En France, 3 cancers bénéficient d’un dépistage organisé : 

  • Le dépistage du cancer du sein : depuis 2004 les femmes de 50 à 74 ans sont invitées, tous les deux ans, à se faire dépister (une mammographie et examen clinique pris en charge à 100%, complétés si nécessaire par une échographie qui, elle, sera remboursée dans le cadre habituel des examens). En cas de facteur de risque autre que l’âge (antécédent familial notamment), le professionnel de santé proposera un dépistage et un suivi spécifique avant l’âge de 50 ans. 
     
  • Le dépistage du cancer colorectal : depuis 2010 les hommes et les femmes de 50 à 74 ans sont invités, tous les deux ans, à réaliser à domicile un test de recherche de sang dans les selles. En cas de résultat positif une coloscopie est nécessaire pour visualiser la cause du saignement ; faire des prélèvements (biopsies) ou retirer les lésions à risques, précancéreuses ou cancéreuses pouvant se révéler. En cas d’antécédents personnels ou familiaux, la surveillance et recherche de cancer se fait hors du cadre du dépistage organisé et débute souvent plus tôt, par une coloscopie recommandée tous les cinq ans. 
     
  • Le dépistage du cancer du col de l’utérus : depuis 2018 les femmes de 25 à 65 ans sont invitées à se faire dépister (test de dépistage cervico-utérin) :
    • Entre 25 et 29 ans avec un examen cytologique qui permet de repérer des lésions précancéreuses. Cet examen cytologique, si les résultats sont normaux après deux premiers tests réalisés à 1 an d’intervalle, est pratiqué tous les 3 ans jusqu’à 30 ans ; puis de 30 ans à 65 ans, tous les 5 ans, un test HPV est proposé. Il permet de dépister la présence d’un type de papillomavirus prédisposant au cancer et nécessite également un frottis en cas de test positif.
Organiser un dépistage organisé

Organiser un dépistage organisé

La décision d’organiser un dépistage à l’échelle d’une population est un choix économiquement coûteux et basé sur un raisonnement éthique qui nécessite d'évaluer les bénéfices attendus et les risques encourus par les examens (balance bénéfices/risques).  

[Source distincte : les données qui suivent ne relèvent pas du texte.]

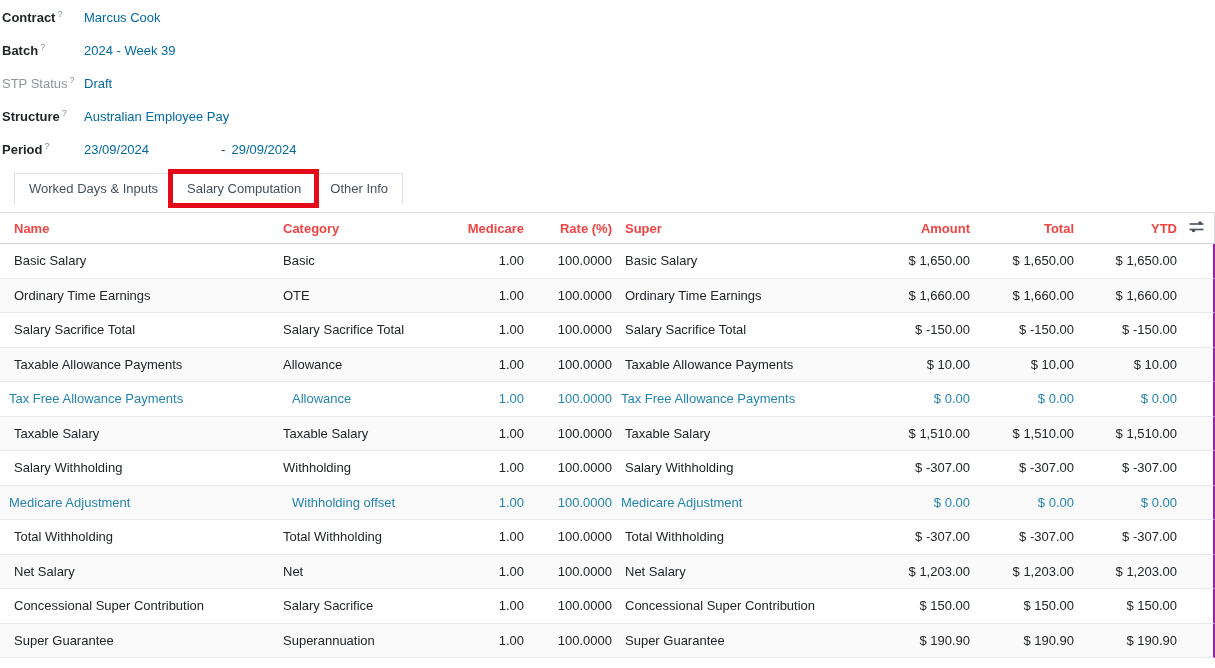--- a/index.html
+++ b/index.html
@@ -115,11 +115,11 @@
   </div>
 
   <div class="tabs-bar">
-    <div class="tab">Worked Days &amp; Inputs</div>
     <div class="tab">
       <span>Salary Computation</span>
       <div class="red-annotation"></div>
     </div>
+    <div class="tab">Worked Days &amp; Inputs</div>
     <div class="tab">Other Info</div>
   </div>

Sa mise en place repose sur la validation de différentes conditions :  

  • une maladie à évolution connue et si possible longue pour lesquels des états précurseurs du cancer sont connus, identifiés et traitables ; 
  • une importance en termes de santé publique par la gravité ou par le nombre de personnes concernés ; 
  • l'existence d’un test de dépistage performant. L’examen doit être fiable, distinguer au mieux les personnes malades et les non malades, peu invasif, acceptable par la population, et d’un coût supportable par notre système de santé ; 
  • disponibilité d’un traitement efficace pouvant réduire la mortalité et que les moyens de prise en charge en qualité et quantité soient disponibles.  
  • une volonté d’accroitre l’accessibilité du dépistage au-delà du dépistage spontané et de réduire les inégalités pour faciliter le traitement des personnes les plus éloignées des dispositifs de soins. 
  • la mise en place d’un dispositif garantissant l’évolution des techniques vers les plus performantes et les mieux évaluées, garantissant un contrôle de qualité et un suivi programmé au mieux de l’intérêt des patients.
Publics concernés

Publics concernés

Les dépistages organisés sont des examens de détection pour les personnes d’une tranche d’âge définie ne présentant pas de symptômes spécifiques ou certains antécédents. 

Pour les personnes présentant des risques particuliers individuels, des antécédents familiaux, ou des symptômes, des examens spécifiques peuvent être prescrits. On est alors dans une démarche de surveillance particulière, ou de diagnostic.

Le dépistage n’est pas un examen de diagnostic. Lorsque le résultat d’un test est positif, un examen diagnostique, ainsi que des prélèvements et analyse des cellules et tissus concernés (examen anatomo-cyto-pathologique) permettront de poser un diagnostic de cancer.